§ **DESCRIPTION OF THE TASK**
Copy out each line below containing "output".
DATA UNDER STUDY below:
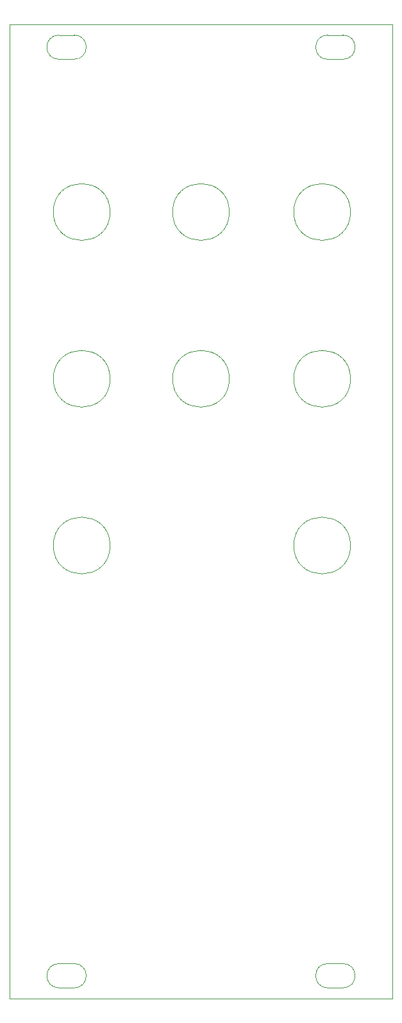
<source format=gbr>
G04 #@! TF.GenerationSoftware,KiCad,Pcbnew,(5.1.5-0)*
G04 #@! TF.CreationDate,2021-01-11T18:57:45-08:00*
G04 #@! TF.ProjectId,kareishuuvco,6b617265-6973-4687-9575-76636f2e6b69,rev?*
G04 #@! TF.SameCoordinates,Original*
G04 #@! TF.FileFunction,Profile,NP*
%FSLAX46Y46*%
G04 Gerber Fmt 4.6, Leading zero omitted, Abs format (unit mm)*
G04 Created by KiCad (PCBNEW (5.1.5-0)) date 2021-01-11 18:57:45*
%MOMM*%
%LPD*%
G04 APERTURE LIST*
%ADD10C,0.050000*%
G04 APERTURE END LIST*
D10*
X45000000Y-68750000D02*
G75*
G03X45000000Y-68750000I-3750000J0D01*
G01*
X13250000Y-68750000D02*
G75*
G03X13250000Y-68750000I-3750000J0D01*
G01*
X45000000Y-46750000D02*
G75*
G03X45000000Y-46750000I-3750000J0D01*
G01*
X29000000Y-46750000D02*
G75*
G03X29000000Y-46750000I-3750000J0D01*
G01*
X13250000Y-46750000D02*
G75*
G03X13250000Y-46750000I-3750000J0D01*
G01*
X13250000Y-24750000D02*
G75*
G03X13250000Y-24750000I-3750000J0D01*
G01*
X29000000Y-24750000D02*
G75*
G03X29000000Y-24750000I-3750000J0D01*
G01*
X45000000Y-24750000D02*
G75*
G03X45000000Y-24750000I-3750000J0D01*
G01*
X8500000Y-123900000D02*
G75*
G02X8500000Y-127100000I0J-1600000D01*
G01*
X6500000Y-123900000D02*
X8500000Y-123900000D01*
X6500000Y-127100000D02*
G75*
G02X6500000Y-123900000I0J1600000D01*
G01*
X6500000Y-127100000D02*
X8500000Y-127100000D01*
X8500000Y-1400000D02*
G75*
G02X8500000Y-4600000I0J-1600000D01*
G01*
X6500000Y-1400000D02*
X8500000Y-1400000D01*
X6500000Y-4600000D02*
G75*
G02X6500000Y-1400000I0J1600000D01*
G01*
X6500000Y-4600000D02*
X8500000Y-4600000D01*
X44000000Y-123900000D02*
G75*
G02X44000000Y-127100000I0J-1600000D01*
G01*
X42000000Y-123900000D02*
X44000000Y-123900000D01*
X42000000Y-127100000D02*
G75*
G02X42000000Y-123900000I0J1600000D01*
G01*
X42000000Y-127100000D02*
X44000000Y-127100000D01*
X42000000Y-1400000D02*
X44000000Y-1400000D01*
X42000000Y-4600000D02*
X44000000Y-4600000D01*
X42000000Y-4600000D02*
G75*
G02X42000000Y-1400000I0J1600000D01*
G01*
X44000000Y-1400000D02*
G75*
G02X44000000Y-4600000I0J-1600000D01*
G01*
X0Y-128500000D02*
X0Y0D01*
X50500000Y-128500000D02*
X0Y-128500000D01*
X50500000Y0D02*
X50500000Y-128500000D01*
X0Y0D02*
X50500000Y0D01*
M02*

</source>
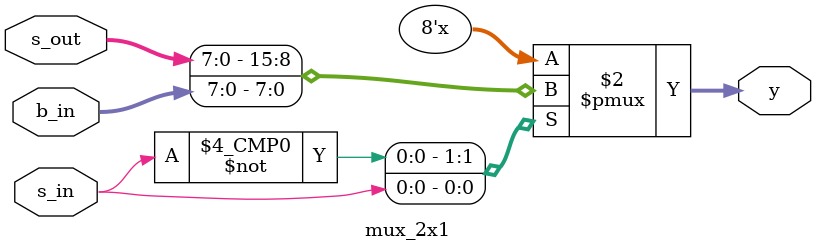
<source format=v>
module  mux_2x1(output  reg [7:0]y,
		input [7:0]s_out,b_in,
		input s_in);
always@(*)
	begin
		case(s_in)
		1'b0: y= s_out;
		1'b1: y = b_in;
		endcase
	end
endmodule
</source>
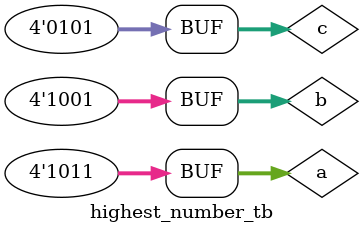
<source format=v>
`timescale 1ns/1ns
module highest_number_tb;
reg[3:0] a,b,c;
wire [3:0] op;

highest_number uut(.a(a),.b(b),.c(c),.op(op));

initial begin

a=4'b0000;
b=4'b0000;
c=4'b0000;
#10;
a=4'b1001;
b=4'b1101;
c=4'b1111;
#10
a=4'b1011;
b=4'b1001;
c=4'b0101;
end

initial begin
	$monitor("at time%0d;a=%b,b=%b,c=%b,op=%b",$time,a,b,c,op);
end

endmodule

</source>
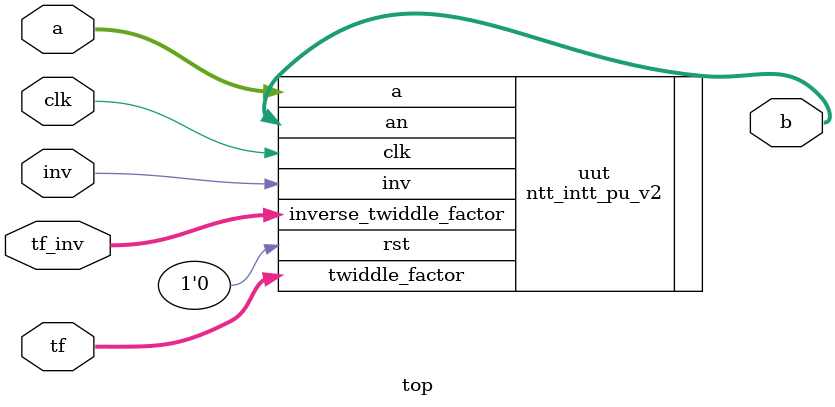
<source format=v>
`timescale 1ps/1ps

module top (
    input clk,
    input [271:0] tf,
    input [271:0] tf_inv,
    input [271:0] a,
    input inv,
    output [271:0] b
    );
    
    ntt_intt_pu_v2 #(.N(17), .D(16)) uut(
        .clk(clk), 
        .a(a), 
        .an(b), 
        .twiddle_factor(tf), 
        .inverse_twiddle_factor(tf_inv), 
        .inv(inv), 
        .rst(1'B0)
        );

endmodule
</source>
End of DATA UNDER STUDY.
§ **EXERCISE RESULT**
module  mux_2x1(output  reg [7:0]y,
    output [271:0] b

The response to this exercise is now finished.